Jersey City was home to 31,578 Indian Americans in 2017, representing a 16.5% increase from 2010, according to United States census data.
Harris, born to parents who emigrated from India and Jamaica, became the second Black woman and the first South Asian American to serve in the U.S. Senate in 2016. She ended her own presidential campaign in December 2019 before former vice president Joe Biden chose her as his 2020 running mate. Biden and Harris were elected in November and sworn into office on Jan. 20.
Although supporters of former president Donald Trump stormed the Capitol just 14 days earlier, the inauguration took place safely with thousands of National Guard troops providing protection.

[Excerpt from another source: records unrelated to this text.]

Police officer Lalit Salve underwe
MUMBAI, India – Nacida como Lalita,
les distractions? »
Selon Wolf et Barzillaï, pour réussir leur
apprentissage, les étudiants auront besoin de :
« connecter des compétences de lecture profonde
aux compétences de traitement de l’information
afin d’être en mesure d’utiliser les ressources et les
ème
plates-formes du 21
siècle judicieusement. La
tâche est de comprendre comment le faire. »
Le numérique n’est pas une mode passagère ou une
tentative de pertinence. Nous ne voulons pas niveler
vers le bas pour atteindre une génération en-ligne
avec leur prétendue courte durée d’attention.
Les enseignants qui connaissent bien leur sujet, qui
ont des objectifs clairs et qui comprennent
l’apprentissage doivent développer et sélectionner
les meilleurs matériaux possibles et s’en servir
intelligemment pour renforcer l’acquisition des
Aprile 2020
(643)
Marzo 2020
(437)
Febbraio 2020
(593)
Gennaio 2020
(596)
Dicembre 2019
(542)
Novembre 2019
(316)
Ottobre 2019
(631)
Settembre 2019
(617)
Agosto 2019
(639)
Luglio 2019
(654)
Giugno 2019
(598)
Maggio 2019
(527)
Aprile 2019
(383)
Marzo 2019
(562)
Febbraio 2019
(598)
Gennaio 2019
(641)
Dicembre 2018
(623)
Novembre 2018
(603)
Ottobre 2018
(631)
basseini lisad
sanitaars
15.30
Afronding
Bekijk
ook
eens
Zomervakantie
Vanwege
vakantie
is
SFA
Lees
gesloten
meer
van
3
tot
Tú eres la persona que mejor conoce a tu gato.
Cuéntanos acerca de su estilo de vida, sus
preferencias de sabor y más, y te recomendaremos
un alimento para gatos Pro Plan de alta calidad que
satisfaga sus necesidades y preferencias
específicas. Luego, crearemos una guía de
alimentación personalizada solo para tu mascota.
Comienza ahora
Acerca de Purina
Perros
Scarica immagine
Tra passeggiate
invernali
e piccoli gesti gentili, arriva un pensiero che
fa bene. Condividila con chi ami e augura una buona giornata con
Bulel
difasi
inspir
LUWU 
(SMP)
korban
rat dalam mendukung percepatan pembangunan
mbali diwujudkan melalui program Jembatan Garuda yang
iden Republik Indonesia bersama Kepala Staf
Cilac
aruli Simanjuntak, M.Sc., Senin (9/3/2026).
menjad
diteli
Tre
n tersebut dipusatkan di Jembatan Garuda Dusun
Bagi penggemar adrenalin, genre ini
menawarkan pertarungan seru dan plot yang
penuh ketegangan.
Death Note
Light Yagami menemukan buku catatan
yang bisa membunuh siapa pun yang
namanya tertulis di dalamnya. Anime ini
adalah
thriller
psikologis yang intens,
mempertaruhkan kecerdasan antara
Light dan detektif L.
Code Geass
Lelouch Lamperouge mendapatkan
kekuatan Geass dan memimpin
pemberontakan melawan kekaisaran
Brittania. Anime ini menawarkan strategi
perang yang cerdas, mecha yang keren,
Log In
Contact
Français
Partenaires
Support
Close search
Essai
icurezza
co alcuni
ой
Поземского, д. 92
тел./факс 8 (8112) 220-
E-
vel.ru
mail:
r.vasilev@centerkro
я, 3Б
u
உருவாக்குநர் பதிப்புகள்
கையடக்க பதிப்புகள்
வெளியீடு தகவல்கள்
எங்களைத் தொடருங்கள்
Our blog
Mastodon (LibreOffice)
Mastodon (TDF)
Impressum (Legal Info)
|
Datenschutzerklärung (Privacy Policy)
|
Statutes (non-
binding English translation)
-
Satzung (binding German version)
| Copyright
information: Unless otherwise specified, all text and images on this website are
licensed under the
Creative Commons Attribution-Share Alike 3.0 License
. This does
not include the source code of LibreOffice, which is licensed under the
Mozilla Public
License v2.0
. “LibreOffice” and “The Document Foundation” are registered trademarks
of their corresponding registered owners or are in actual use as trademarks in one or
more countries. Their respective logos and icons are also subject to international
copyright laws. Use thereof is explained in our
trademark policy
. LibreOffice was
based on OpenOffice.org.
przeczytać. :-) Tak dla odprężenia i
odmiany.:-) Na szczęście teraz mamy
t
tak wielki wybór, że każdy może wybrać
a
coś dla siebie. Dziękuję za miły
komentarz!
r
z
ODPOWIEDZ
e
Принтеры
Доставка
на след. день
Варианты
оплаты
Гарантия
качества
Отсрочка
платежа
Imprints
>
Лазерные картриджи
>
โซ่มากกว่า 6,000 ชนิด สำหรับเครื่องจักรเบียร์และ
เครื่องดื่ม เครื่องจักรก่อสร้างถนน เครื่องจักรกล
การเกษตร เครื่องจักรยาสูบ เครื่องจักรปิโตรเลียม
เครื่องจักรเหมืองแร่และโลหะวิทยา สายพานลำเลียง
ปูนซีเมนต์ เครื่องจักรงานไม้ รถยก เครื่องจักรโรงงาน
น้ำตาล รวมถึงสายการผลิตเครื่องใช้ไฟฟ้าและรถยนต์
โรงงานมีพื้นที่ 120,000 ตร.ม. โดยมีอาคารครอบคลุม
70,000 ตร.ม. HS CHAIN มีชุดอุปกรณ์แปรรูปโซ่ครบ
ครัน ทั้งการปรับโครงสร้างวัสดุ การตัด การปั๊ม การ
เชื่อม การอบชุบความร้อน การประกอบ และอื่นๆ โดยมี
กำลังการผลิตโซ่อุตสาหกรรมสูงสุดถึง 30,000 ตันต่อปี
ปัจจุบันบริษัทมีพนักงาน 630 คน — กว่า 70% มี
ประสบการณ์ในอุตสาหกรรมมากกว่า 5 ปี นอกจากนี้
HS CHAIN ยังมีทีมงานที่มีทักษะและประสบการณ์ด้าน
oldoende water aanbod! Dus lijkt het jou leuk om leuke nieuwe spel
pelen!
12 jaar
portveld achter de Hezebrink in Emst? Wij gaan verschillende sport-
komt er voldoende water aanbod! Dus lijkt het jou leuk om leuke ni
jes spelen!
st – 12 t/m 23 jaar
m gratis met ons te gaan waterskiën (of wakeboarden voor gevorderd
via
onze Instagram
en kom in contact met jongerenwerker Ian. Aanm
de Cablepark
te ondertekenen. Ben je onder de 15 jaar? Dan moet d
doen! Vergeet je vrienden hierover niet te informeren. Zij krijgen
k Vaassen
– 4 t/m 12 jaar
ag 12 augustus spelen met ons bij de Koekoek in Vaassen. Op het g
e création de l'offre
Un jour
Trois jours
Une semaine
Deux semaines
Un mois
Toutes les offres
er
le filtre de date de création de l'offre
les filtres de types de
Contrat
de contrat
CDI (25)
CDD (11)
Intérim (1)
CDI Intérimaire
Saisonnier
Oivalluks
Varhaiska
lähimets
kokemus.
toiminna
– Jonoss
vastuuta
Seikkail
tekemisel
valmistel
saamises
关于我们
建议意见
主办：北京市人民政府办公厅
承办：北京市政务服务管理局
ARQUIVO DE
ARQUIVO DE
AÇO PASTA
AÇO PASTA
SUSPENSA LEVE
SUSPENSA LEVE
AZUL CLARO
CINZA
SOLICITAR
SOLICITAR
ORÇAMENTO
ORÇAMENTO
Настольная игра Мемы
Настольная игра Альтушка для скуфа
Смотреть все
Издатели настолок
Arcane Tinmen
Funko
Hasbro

On inauguration day, Shehnaaz Jagasia, founder of Shenaaz Dance Academy, watched intently with her young daughter in their Jersey City living room. In another room, her eight-year-old daughter was watching the inauguration virtually with her third grade class.
The occasion was so special they replayed it on YouTube so they could all watch together. They shared the experience on Instagram.
“We’ve been reading about Madame Vice President and found out she loves dosas and South Indian food, so we watched together while eating dosas. It felt so good,” she said.
Jagasia and her husband are from Mumbai, India. She has been teaching dance in Jersey City since 2009 and started her own dance school in 2017.
“We are elated she is elected to office,” Jagasia said of Harris. “It’s a moment of pride to have that representation.” Harris sets “a stellar example” for her young girls, she said.
Downtown Jersey City resident Mamta Singh, who has run the nonprofit JCFamilies since 2010, was so excited by Harris’ inauguration that she called her relatives in northern India to share her enthusiasm. Their joy, too, was palpable.
“My family from home feels as if one of their family members got elected,” she said.
Singh said she has aspirations to be involved in politics, but “there was always a hesitation because we come from a very different background.” She now feels more optimistic about the future of women in politics.
“A lot of women who were just hiding or not very confident will come out and get active,” Singh said.
Harveer Singh, a downtown Jersey City resident and realtor, emceed the India Independence Day Parade in 2019. He described an electric atmosphere the day the presidential race was called for Biden and Harris, complete with music outside City Hall and a woman dancing on top of her car. The diverse crowd reflected what he loves about Jersey City.
Harris’ victory feels personal to Singh as a member of the Sikh religion, which values “equality for men, women and everyone.”
“As a Sikh person who wears a beanie, sometimes you get the brunt of ignorance,” he said. “I’ve gotten that all my life. I think [Harris’ win] gives people courage, women courage, minority women courage.”
Members of Jersey City’s Indian American community told the Jersey City Times they have a deep love for the city.
“Jersey City was my first love because of the diversity,” said Mamta Singh. “It felt like home, and I decided if I ever lived in America, I would live in Jersey City.”
They also shared hopes for the new presidential administration.
I hope the government will do something exceptional for our teachers to applaud their efforts and provide them additional pay and/or benefits,” said Jagasia. “So many of them have had to adapt to the virtual world.”
“The biggest concern is uniting the country,” Harveer Singh said. “I pray and hope that Biden can do something to bring us together.”